With Overcooked 2, Ghost Town Games added more to the now well-known formula by including new mechanics, levels, and ways to rage at your friends all over again. The game look to be a worthy successor to the original culinary classic.
Back to basics
In Overcooked 2, you and your friends are a group of chefs tasked with creating dishes as quickly as possible to make as much money as you can. You have a bunch of ingredients, cutlery, and everything else you need to make dishes at a crisp pace—but a looming clock that is constantly ticking down is there to keep you on your toes.
To make a dish, you have to find the ingredient on the map and chop, cook, boil, steam, fry, or prepare it and then place it on a plate. After all the ingredients are prepared and the dish is ready, you need to serve it to your hungry customers. Once the crowd has had their meal, you need to grab the dirty plate, clean it, and get back to cooking.
The only problem is, a lot of things tend to go wrong when you play Overcooked 2—which will have you screaming at your friends while you play. There are also times when cooking a dish can go terribly wrong. If you leave rice or meat cooking for too long, it can set the kitchen on fire, forcing you to dispose of the meal and grab a fire extinguisher before the restaurant burnsdown.
So what is exactly different with Overcooked 2?

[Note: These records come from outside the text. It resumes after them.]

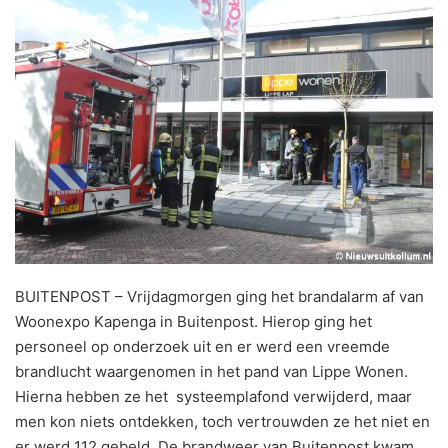
BUITENPOST – Vrijdagmorgen ging het brandalarm af van
Woonexpo Kapenga in Buitenpost. Hierop ging het
personeel op onderzoek uit en er werd een vreemde
brandlucht waargenomen in het pand van Lippe Wonen.
Hierna hebben ze het systeemplafond verwijderd, maar
men kon niets ontdekken, toch vertrouwden ze het niet en
er werd 112 gebeld. De brandweer van Buitenpost kwam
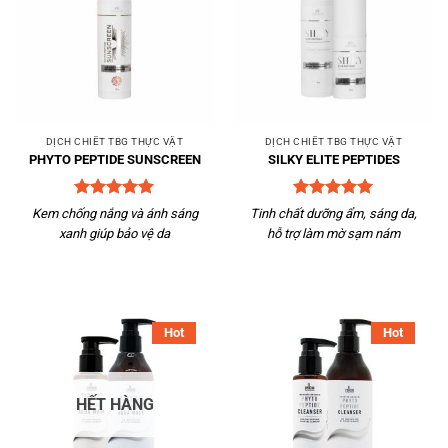
DỊCH CHIẾT TBG THỰC VẬT
DỊCH CHIẾT TBG THỰC VẬT
PHYTO PEPTIDE SUNSCREEN
SILKY ELITE PEPTIDES
Được xếp
Được xếp
Kem chống nắng và ánh sáng
Tinh chất dưỡng ẩm, sáng da,
hạng
5
5
hạng
5
5
xanh giúp bảo vệ da
hỗ trợ làm mờ sạm nám
sao
sao
Hot
Hot
HẾT HÀNG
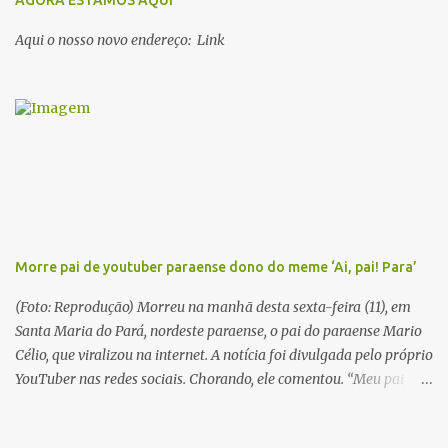
AGORA ESTAMOS AQUI
Marajó, em 1909, Dalcídio escreveu um conjunto de 11 romances,
Aqui o nosso novo endereço: Link
dos quais 10 formam o chamado Ciclo do Extremo Norte -- uma
série literária que conta a saga de um menino marajoara chamado
Alfredo, que sonhava fugir da pequena Vila de Cachoeira para
completar seus estudos na cidade grande. A série inicia com o livro
Chove nos campos de Cachoeira e finaliza em Ribanceira. Dalcídio
é considerado o maior romancista da Amazônia e recebeu vários
prêmios nacionalmente importante como o Prêmio Dom
Casmurro com o roma...
Morre pai de youtuber paraense dono do meme ‘Ai, pai! Para’
(Foto: Reprodução) Morreu na manhã desta sexta-feira (11), em
Santa Maria do Pará, nordeste paraense, o pai do paraense Mario
Célio, que viralizou na internet. A notícia foi divulgada pelo próprio
YouTuber nas redes sociais. Chorando, ele comentou. “Meu pai
acabou de morrer. Agora estou sozinho”. Em 2015, Mario Célio
ficou famoso na internet após gravar um vídeo pedindo doações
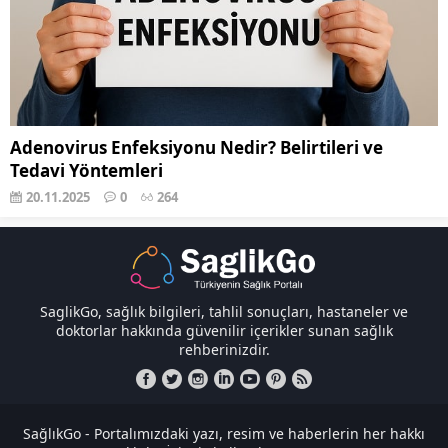
Adenovirus Enfeksiyonu Nedir? Belirtileri ve
Tedavi Yöntemleri
20.11.2025
0
264
SaglikGo, sağlık bilgileri, tahlil sonuçları, hastaneler ve
doktorlar hakkında güvenilir içerikler sunan sağlık
rehberinizdir.
SağlıkGo - Portalımızdaki yazı, resim ve haberlerin her hakkı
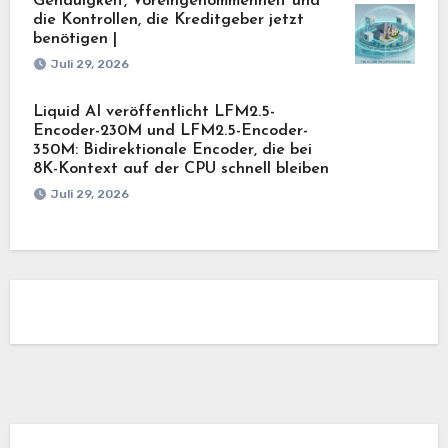
Genauigkeit, Voreingenommenheit und
die Kontrollen, die Kreditgeber jetzt
benötigen |
Juli 29, 2026
Liquid AI veröffentlicht LFM2.5-
Encoder-230M und LFM2.5-Encoder-
350M: Bidirektionale Encoder, die bei
8K-Kontext auf der CPU schnell bleiben
Juli 29, 2026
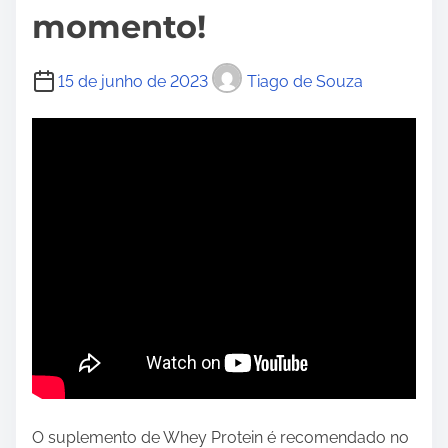
momento!
15 de junho de 2023
Tiago de Souza
O suplemento de Whey Protein é recomendado no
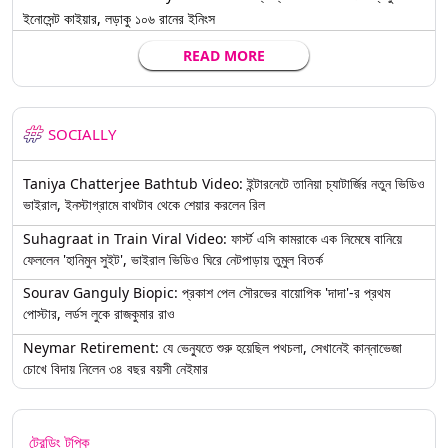
ইনোসেন্ট কাইয়ার, লড়াকু ১০৬ রানের ইনিংস
READ MORE
SOCIALLY
Taniya Chatterjee Bathtub Video: ইন্টারনেটে তানিয়া চ্যাটার্জির নতুন ভিডিও
ভাইরাল, ইনস্টাগ্রামে বাথটাব থেকে শেয়ার করলেন রিল
Suhagraat in Train Viral Video: ফার্স্ট এসি কামরাকে এক নিমেষে বানিয়ে
ফেললেন 'হানিমুন সুইট', ভাইরাল ভিডিও ঘিরে নেটপাড়ায় তুমুল বিতর্ক
Sourav Ganguly Biopic: প্রকাশ পেল সৌরভের বায়োপিক 'দাদা'-র প্রথম
পোস্টার, লর্ডস লুকে রাজকুমার রাও
Neymar Retirement: যে ভেন্যুতে শুরু হয়েছিল পথচলা, সেখানেই কান্নাভেজা
চোখে বিদায় নিলেন ৩৪ বছর বয়সী নেইমার
ট্রেন্ডিং টপিক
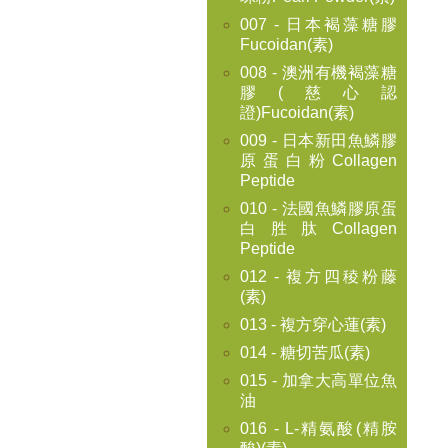
007 - 日本褐藻糖膠
Fucoidan(素)
008 - 澳洲有機褐藻糖
膠(慈心認
證)Fucoidan(素)
009 - 日本新田魚鱗膠
原蛋白粉Collagen
Peptide
010 - 法國魚鱗膠原蛋
白胜肽Collagen
Peptide
012 - 複方四稜粉藤
(素)
013 - 複方穿心蓮(素)
014 - 糖切苦瓜(素)
015 - 加拿大高單位魚
油
016 - L-精氨酸(精胺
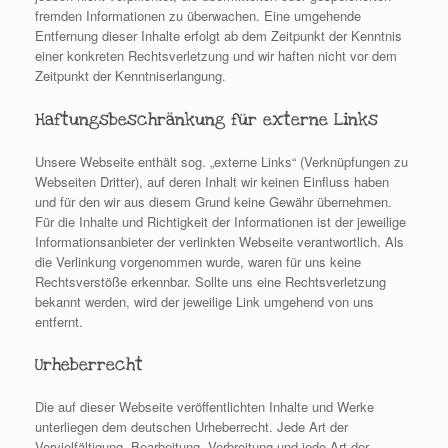
fremden Informationen zu überwachen. Eine umgehende
Entfernung dieser Inhalte erfolgt ab dem Zeitpunkt der Kenntnis
einer konkreten Rechtsverletzung und wir haften nicht vor dem
Zeitpunkt der Kenntniserlangung.
Haftungsbeschränkung für externe Links
Unsere Webseite enthält sog. „externe Links“ (Verknüpfungen zu
Webseiten Dritter), auf deren Inhalt wir keinen Einfluss haben
und für den wir aus diesem Grund keine Gewähr übernehmen.
Für die Inhalte und Richtigkeit der Informationen ist der jeweilige
Informationsanbieter der verlinkten Webseite verantwortlich. Als
die Verlinkung vorgenommen wurde, waren für uns keine
Rechtsverstöße erkennbar. Sollte uns eine Rechtsverletzung
bekannt werden, wird der jeweilige Link umgehend von uns
entfernt.
Urheberrecht
Die auf dieser Webseite veröffentlichten Inhalte und Werke
unterliegen dem deutschen Urheberrecht. Jede Art der
Vervielfältigung, Bearbeitung, Verbreitung und jede Art der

Overcooked 2 feels like a natural progression from Overcooked and adds a bunch of new recipes and mechanics. For instance, you can throw food at each other and dash faster across the kitchen to get to an area quicker then before.

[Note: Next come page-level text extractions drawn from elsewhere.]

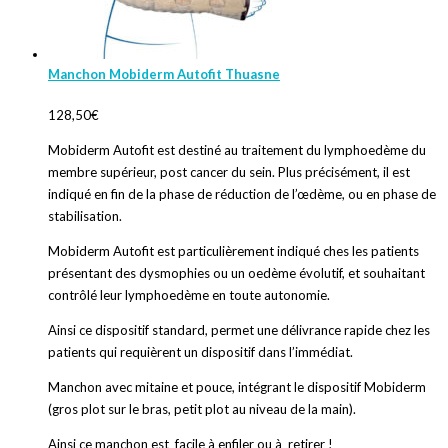
Manchon Mobiderm Autofit Thuasne
128,50
€
Mobiderm Autofit est destiné au traitement du lymphoedème du
membre supérieur, post cancer du sein. Plus précisément, il est
indiqué en fin de la phase de réduction de l’œdème, ou en phase de
stabilisation.
Mobiderm Autofit est particulièrement indiqué ches les patients
présentant des dysmophies ou un oedème évolutif, et souhaitant
contrôlé leur lymphoedème en toute autonomie.
Ainsi ce dispositif standard, permet une délivrance rapide chez les
patients qui requièrent un dispositif dans l’immédiat.
Manchon avec mitaine et pouce, intégrant le dispositif Mobiderm
(gros plot sur le bras, petit plot au niveau de la main).
Ainsi ce manchon est facile à enfiler ou à retirer !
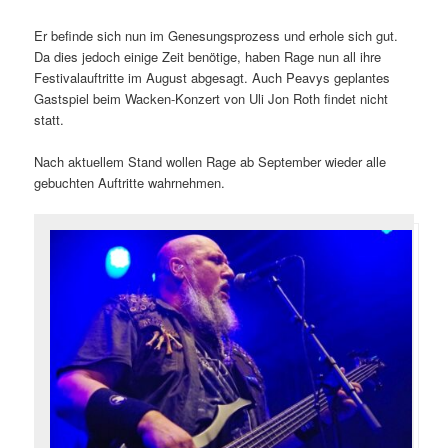
Er befinde sich nun im Genesungsprozess und erhole sich gut.
Da dies jedoch einige Zeit benötige, haben Rage nun all ihre
Festivalauftritte im August abgesagt. Auch Peavys geplantes
Gastspiel beim Wacken-Konzert von Uli Jon Roth findet nicht
statt.
Nach aktuellem Stand wollen Rage ab September wieder alle
gebuchten Auftritte wahrnehmen.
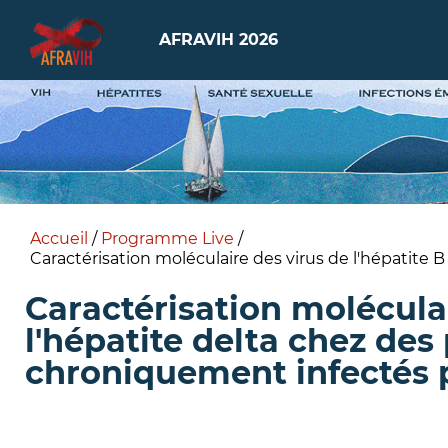
AFRAVIH 2026
Accueil
/
Programme Live
/
Caractérisation moléculaire des virus de l'hépatite 
Caractérisation moléculai
l'hépatite delta chez des
chroniquement infectés p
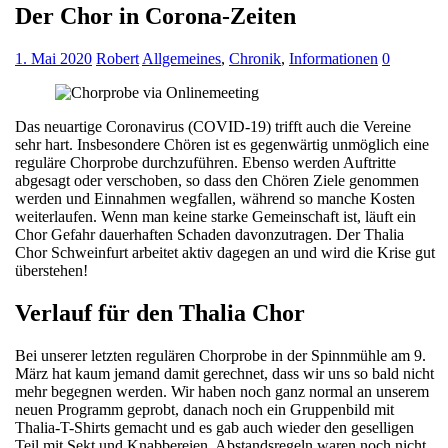
Der Chor in Corona-Zeiten
1. Mai 2020
Robert
Allgemeines
,
Chronik
,
Informationen
0
Das neuartige Coronavirus (COVID-19) trifft auch die Vereine
sehr hart. Insbesondere Chören ist es gegenwärtig unmöglich eine
reguläre Chorprobe durchzuführen. Ebenso werden Auftritte
abgesagt oder verschoben, so dass den Chören Ziele genommen
werden und Einnahmen wegfallen, während so manche Kosten
weiterlaufen. Wenn man keine starke Gemeinschaft ist, läuft ein
Chor Gefahr dauerhaften Schaden davonzutragen. Der Thalia
Chor Schweinfurt arbeitet aktiv dagegen an und wird die Krise gut
überstehen!
Verlauf für den Thalia Chor
Bei unserer letzten regulären Chorprobe in der Spinnmühle am 9.
März hat kaum jemand damit gerechnet, dass wir uns so bald nicht
mehr begegnen werden. Wir haben noch ganz normal an unserem
neuen Programm geprobt, danach noch ein Gruppenbild mit
Thalia-T-Shirts gemacht und es gab auch wieder den geselligen
Teil mit Sekt und Knabbereien. Abstandsregeln waren noch nicht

The same goes for recipes. Originally, you could only cook simple things like burgers, pizza, and the classic onion soup. Now, however, you have a lot more to keep your eye on with culinary items like sushi and burritos complicating matters further.
There is also a story to Overcooked 2, but not one that is made to make sense. It begins with something about an oversized onion that raised the dead back to life to find the best recipe in the world... but it's only ever touched upon in the in the tutorial level and is never really referenced again.
For most of the main campaign, you'll be taken to different kitchens with their own quirks. You could be in a kitchen in Tokyo constantly having to navigate your way past crowds, or in a fantasy castle with teleporter doors. Every level is different and it constantly keeps you on your toes.
In one level we were flying in a hot air balloon in a regular old kitchen only to suddenly drop from the sky after a few minutes onto a wooden barge, that was on fire, in the middle of a river. We initially thought that we had failed to level but, nope, the game just throws another curve-ball at you and forces you to learn on the fly.
The biggest feature added to Overcooked 2, however, is the inclusion of four-player online multiplayer. While we weren't able to partake in an online match during our play sessions due to the game not being out yet, there are an abundance of multiplayer options available, including arcade, versus, and story co-op.
Overcooked 2 is set to release on Aug. 7 on multiple platforms. Between all the recipes, the chaos, and the multiplayer fun on offer, the game is promising to be a great party experience for everyone that plays it.
Disclosure: Our Switch copy of Overcooked 2 was provided courtesy of Team 17.